What is the probability that exactly one of the throws will hit the target?
(answer: 91 / 200 )


answer 3 part 1:
p(a or b) = p(a) + p(b) - p(ab)
this give you the probability that a or b or both will score.
to find just a will score or b will score, but not both, you have to subtract another p(ab).

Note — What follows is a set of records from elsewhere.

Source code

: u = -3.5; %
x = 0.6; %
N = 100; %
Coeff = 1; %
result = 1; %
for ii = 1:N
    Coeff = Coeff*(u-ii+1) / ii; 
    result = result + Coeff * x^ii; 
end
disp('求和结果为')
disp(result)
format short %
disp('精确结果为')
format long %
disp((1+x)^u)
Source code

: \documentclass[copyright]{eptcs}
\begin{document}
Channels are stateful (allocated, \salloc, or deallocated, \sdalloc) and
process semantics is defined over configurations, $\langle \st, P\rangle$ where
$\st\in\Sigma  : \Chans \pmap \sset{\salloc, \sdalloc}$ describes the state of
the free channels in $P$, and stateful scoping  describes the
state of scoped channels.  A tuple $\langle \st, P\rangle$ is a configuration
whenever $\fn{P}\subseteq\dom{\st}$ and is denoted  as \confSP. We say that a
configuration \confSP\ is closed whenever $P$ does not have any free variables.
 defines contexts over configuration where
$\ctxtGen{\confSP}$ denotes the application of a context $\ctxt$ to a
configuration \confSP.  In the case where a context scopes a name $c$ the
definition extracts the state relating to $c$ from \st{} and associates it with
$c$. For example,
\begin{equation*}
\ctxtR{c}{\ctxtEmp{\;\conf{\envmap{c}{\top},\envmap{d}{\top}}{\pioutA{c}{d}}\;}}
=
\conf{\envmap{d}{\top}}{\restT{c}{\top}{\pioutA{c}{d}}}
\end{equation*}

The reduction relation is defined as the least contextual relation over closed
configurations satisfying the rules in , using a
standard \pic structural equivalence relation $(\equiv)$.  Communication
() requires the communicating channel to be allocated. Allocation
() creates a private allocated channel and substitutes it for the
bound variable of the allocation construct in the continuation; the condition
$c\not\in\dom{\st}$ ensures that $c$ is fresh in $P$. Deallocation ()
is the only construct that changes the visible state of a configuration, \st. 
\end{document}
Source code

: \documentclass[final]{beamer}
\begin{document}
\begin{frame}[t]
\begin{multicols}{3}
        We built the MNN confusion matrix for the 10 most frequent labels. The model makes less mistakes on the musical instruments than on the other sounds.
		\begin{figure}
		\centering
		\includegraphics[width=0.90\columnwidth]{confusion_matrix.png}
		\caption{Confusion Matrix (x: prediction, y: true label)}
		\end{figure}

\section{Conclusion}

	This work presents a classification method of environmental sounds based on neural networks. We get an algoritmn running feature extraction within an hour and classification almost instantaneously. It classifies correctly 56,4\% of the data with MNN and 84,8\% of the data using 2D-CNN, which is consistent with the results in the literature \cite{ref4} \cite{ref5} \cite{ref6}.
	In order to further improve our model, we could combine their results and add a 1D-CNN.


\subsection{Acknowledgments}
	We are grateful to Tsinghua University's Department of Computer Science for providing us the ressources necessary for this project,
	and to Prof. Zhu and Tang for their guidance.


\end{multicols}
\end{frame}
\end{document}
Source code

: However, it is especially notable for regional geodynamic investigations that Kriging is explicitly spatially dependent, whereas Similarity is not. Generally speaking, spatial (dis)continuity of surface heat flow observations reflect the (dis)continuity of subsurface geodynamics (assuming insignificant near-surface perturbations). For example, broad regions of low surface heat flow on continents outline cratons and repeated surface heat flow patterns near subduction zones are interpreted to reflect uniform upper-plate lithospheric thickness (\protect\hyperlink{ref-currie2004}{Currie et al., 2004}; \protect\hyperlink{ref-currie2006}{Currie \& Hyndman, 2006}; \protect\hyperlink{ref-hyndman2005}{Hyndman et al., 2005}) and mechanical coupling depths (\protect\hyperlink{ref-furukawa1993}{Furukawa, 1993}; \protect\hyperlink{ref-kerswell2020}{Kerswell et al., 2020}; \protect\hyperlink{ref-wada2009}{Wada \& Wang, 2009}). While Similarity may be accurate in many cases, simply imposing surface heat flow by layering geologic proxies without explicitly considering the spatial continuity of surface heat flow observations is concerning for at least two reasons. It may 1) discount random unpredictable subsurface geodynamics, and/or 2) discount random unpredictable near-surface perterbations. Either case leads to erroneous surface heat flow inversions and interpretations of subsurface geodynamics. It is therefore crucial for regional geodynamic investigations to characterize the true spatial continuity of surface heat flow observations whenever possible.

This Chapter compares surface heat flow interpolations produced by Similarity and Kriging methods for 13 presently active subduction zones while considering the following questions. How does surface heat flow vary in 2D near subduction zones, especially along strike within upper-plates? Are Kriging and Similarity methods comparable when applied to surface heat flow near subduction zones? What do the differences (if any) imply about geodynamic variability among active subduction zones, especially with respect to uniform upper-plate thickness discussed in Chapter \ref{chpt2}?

therefore the formula becomes p(a or b but not both) = p(a) + p(b) - 2 * p(ab).
ab means a and b.
so you get p(a) = 55/100 and p(b) = 95/100
p(ab) = p(a and b) = 55/100 * 95/100 = 209/400.
2 * p(ab) = 2 * 209/400 = 209/200.
p(a) + p(b) - 2 * p(ab) = 55/100 + 95/100 - 209/200.
simplify to get 150/100 - 209/200
convert to common denominator of 200 to get 300/200 - 209/200 = 91/200.


question 3 part 2:
What is the probability that at least one of the throws will hit the target?
(answer: 391 / 400 )
answer 3 part 2:
this includes the probability that both will hit the target as well.
therefore, instead of subtracting 2 * p(ab), just subrract p(ab).
you get p(a or b including both) = p(a) + p(b) - p(ab).
this is equal to 55/100 + 95/100 - 209/400
simplify to get 150/100 - 209/400.
convert to common denominator of 400 to get 600/400 - 209/400
combine like terms to get p(a or b including both) = 391/400.